Nested structures and pointers in C

Question

The compiler gives two complaints:

error: incompatible type for argument 1 of 'printout'

warning: expected struct users * but argument is of type 'users'

How do I fix these? And please check if the function printout is OK.

#include <stdio.h>
#include <stdlib.h>
#include <string.h>

typedef struct{
   char username[25];
   char firstname[25];
   char lastname[25];
   int age;
}users;

typedef struct{
   users data;
   int id;
}publicusers;

users createuser(char *uname, char *fname, char *lname, int fage);
void printout(users *data);

int main(){
    printout(createuser("kway","minseon","huh", 25));
    return 0;
}

users createuser(char *uname, char *fname, char *lname, int fage){
    publicusers user1;
    strcpy(user1.data.username, uname);
    strcpy(user1.data.firstname, fname);
    strcpy(user1.data.lastname, lname);
    user1.data.age = fage;
    return user1.data;
}

void printout(users *data){
    printf("username:  %s\n",data->username);
    printf("firstname: %s\n",data->firstname);
    printf("lastname:  %s\n",data->lastname);
    printf("age:       %d\n",data->age);
}

Answer 1

Your warning and error messages are generated from the following line:

printout(createuser("kway","minseon","huh", 25));

Function printout expects user * type value as its argument but function createuser returns user type value.

To fix this, you should pass user * type value as parameter using & operator. Change above one line code into two lines of code:

users u = createuser("kway","minseon","huh", 25);
printout(&u);

---

There's another way to fix this. You can change the parameter type of function printout from user * to user.

Your code should be:

#include <stdio.h>
#include <stdlib.h>
#include <string.h>

typedef struct{
   char username[25];
   char firstname[25];
   char lastname[25];
   int age;
}users;

typedef struct{
   users data;
   int id;
}publicusers;

users createuser(char *uname, char *fname, char *lname, int fage);
void printout(users data);                     // parameter type changed

int main(){
    printout(createuser("kway","minseon","huh", 25));
    return 0;
}

users createuser(char *uname, char *fname, char *lname, int fage){
    publicusers user1;
    strcpy(user1.data.username, uname);
    strcpy(user1.data.firstname, fname);
    strcpy(user1.data.lastname, lname);
    user1.data.age = fage;
    return user1.data;
}

void printout(users data){                     // parameter type changed
    printf("username:  %s\n",data.username);   // -> operator changed to . operator
    printf("firstname: %s\n",data.firstname);  // -> operator changed to . operator
    printf("lastname:  %s\n",data.lastname);   // -> operator changed to . operator
    printf("age:       %d\n",data.age);        // -> operator changed to . operator
}

Answer 2

Your createuser function returns the users type and your function printout accepts users* as its argument which is a pointer to users.

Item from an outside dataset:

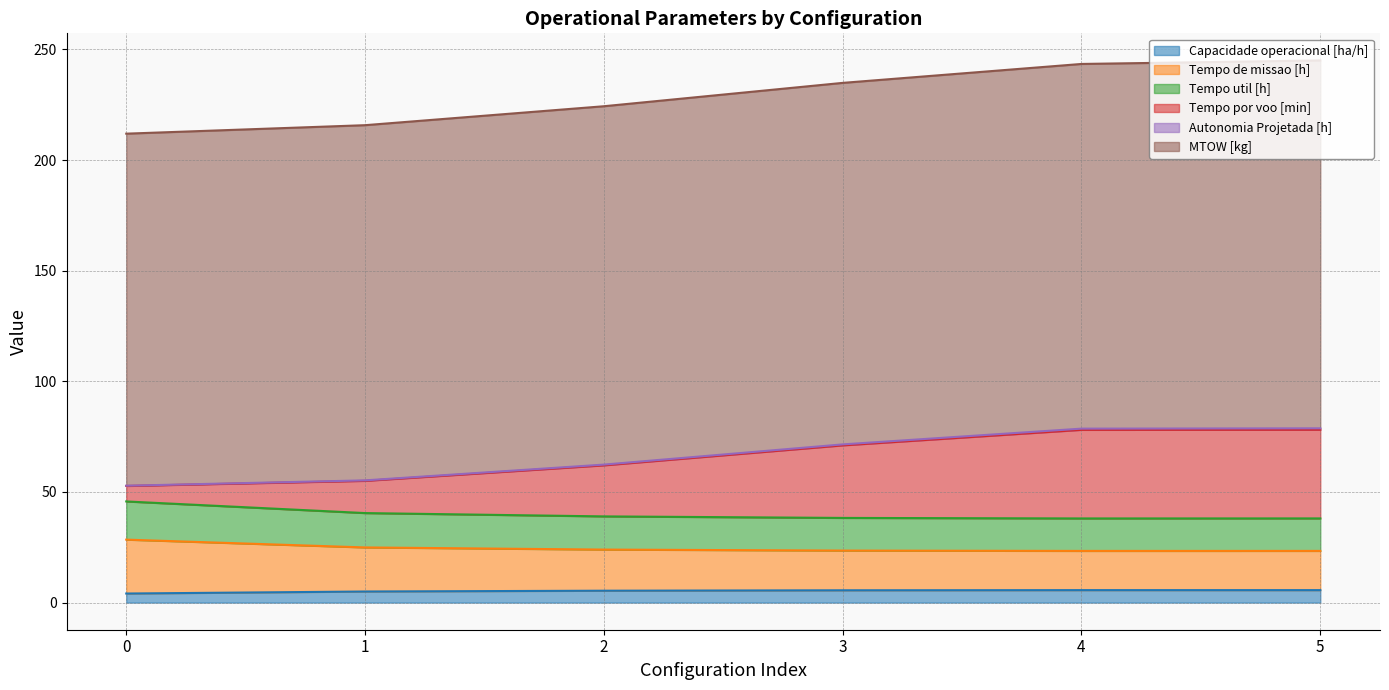

At how many categories does at least one series exceed 22?

6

Because you are declaring your struct publicusers user1 inside your createuser function you cannot send its address as a return value. The fast solution is to change the function definition from:

void printout(users *data);
void printout(users *data){
   printf("username:  %s\n",data->username);
   printf("firstname: %s\n",data->firstname);
   printf("lastname:  %s\n",data->lastname);
   printf("age:       %d\n",data->age);
}

to

void printout(users data);
void printout(users data){
   printf("username:  %s\n",data.username);
   printf("firstname: %s\n",data.firstname);
   printf("lastname:  %s\n",data.lastname);
   printf("age:       %d\n",data.age);
}

This will create a copy of the struct users. If you want to avoid creating a copy you should consider creating publicusers user1 in your main and send it as an extra argument to the users createuser function.